Yasky justificó su salida bajo la premisa de la necesidad de una renovación con perspectiva a largo plazo. “Necesitamos un candidato capaz de transitar el próximo período de 10 años, con la fuerza suficiente y las capacidades intactas para defender el campo nacional y popular”, afirmó.
En ese contexto, el nombre de Roberto Baradel, actual titular del sindicato SUTEBA y referente de la CTA en la provincia de Buenos Aires, surgió como el sucesor natural con mayor proyección y consenso interno.
Pero el encuentro no solo estuvo marcado por la interna gremial, sino por un análisis del escenario político nacional.

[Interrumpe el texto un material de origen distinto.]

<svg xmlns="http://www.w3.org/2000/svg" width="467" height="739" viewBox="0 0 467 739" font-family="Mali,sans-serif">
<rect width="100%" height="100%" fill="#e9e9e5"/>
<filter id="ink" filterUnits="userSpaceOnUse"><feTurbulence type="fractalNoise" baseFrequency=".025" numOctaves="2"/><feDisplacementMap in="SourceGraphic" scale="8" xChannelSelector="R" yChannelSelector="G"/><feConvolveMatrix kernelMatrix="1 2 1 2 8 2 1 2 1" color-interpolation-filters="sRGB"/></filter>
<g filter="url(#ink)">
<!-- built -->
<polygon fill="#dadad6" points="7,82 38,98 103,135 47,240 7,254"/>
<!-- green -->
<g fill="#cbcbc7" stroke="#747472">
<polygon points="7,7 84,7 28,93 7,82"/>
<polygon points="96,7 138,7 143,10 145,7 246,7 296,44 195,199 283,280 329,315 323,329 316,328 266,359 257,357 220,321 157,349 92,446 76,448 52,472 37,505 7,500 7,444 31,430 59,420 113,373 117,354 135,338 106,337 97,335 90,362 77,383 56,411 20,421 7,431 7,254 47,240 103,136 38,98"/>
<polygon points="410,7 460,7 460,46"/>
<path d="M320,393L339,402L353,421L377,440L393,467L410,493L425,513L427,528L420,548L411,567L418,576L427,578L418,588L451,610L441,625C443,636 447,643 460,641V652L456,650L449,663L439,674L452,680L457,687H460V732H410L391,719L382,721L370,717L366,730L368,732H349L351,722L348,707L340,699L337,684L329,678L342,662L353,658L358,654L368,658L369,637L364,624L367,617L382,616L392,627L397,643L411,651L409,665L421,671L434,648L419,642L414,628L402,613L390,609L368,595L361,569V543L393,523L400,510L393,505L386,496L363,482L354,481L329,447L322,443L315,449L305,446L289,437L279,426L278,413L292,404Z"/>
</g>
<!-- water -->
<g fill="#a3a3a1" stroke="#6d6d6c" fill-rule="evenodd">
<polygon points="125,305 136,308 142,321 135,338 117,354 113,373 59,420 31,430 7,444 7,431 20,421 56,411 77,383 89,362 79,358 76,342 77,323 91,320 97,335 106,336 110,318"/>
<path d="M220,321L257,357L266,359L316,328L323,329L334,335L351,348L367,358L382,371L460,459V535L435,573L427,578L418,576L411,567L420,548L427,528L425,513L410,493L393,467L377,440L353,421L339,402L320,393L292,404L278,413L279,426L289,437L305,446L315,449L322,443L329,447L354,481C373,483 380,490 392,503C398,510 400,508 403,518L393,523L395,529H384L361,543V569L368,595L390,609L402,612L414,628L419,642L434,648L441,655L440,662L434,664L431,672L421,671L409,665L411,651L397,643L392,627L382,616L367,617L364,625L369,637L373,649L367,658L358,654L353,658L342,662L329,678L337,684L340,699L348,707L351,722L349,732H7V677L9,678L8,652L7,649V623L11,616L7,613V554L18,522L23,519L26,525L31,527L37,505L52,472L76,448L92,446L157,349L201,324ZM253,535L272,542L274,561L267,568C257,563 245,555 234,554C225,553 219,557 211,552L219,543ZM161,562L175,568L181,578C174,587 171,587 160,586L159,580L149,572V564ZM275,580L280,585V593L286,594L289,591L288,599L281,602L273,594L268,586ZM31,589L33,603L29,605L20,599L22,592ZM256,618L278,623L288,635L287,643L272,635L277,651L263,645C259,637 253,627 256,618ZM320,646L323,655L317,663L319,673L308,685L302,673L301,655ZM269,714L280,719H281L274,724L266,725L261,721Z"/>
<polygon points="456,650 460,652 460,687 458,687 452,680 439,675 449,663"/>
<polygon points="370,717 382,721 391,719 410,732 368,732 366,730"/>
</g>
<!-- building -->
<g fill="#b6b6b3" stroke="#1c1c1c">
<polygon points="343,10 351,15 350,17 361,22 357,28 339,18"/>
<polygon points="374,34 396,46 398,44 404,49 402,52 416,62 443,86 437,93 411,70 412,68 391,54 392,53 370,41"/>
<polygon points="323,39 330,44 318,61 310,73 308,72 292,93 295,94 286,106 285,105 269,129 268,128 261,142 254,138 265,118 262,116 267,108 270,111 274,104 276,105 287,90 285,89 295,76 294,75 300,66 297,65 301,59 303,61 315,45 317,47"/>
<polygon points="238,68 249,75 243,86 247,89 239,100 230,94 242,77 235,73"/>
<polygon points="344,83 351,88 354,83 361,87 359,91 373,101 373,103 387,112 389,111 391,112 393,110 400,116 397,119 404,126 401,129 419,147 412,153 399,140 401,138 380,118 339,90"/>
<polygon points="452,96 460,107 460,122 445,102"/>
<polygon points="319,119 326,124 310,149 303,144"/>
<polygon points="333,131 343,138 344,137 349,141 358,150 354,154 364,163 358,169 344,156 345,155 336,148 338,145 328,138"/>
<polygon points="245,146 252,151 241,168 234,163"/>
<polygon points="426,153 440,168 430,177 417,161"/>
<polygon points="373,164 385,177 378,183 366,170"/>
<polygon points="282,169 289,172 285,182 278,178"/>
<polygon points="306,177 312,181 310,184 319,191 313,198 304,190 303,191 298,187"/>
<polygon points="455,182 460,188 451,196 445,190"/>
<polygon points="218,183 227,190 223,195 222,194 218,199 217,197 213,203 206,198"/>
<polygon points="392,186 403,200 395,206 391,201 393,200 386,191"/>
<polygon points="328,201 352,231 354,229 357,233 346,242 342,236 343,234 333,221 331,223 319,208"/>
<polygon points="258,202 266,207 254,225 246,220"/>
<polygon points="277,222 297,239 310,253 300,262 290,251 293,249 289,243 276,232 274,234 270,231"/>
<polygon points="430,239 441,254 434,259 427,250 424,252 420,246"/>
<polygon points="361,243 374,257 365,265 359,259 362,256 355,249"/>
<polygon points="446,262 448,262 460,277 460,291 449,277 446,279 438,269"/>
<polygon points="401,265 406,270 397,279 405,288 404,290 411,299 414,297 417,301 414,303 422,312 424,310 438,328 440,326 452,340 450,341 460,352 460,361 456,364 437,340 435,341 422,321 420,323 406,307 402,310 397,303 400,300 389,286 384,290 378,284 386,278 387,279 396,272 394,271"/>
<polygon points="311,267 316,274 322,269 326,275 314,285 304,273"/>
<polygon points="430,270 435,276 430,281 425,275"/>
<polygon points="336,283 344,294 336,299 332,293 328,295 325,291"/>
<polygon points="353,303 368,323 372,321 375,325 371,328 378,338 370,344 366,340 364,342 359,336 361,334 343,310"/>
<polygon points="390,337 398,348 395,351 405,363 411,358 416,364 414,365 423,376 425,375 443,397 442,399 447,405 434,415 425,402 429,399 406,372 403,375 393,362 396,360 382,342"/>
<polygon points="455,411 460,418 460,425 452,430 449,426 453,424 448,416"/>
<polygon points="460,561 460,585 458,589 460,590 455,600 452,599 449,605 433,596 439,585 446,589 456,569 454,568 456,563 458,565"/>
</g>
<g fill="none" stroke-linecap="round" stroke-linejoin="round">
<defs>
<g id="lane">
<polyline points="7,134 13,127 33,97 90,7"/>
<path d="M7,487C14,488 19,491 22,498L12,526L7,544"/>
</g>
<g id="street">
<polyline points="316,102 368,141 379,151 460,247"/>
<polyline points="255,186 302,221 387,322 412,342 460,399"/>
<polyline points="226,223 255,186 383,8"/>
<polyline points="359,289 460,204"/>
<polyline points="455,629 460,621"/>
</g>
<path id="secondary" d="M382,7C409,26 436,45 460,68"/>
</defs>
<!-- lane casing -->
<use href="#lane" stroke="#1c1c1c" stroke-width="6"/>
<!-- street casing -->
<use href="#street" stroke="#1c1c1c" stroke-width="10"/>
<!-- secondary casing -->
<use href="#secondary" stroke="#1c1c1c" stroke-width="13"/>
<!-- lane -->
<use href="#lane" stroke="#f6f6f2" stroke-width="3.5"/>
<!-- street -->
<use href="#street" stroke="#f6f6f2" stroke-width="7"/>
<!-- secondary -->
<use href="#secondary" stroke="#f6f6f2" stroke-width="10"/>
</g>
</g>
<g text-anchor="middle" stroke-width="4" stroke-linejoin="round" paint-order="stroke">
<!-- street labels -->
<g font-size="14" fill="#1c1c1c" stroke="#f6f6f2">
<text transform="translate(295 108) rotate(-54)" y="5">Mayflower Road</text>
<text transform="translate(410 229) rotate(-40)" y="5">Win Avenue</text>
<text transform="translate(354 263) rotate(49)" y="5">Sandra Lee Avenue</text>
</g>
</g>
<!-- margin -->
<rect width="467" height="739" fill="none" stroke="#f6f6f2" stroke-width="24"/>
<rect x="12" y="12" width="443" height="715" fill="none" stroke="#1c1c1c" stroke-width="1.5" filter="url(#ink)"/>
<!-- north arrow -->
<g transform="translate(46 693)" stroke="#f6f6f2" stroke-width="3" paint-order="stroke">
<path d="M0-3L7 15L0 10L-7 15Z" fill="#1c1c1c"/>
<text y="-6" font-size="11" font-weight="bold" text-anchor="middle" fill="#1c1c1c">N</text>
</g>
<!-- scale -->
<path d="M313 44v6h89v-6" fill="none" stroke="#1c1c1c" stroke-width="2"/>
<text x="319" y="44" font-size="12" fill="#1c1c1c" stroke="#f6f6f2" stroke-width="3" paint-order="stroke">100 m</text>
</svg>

Yasky denunció un intento del gobierno de Javier Milei por “desterrar cualquier signo de presencia popular” del ordenamiento legislativo y advirtió sobre la fragilidad institucional del movimiento obrero frente al modelo libertario.
Tampoco ahorró críticas hacia la Confederación General del Trabajo (CGT), a cuya conducción acusó de tener una “debilidad congénita” por actuar, según sus palabras, como empleados de grandes gremios que digitan los movimientos “en las sombras”. Para Yasky, el desafío de la CTA en esta nueva etapa es articular un discurso que trascienda al trabajador registrado e incluya a los sectores informales, independientes y excluidos.
Respecto al futuro del país, el titular de la central obrera manifestó su preocupación por la falta de una alternativa organizada. “Este gobierno empieza a dar señales de que su ciclo se termina, pero no hay claridad ni organización que permita asegurar que el fin del gobierno de Milei signifique un nuevo ciclo del campo nacional y popular”, advirtió.
El plenario, que contó con la presencia de los secretarios adjuntos Edgardo Llano y Daniel Catalano, concluyó con un documento federal que insta a fortalecer el protagonismo político de los trabajadores. La estrategia definida busca ensanchar el movimiento obrero y movilizar la mayor cantidad de gremios posibles para resistir las reformas actuales y proponer un modelo basado en la equidad y la distribución de la riqueza.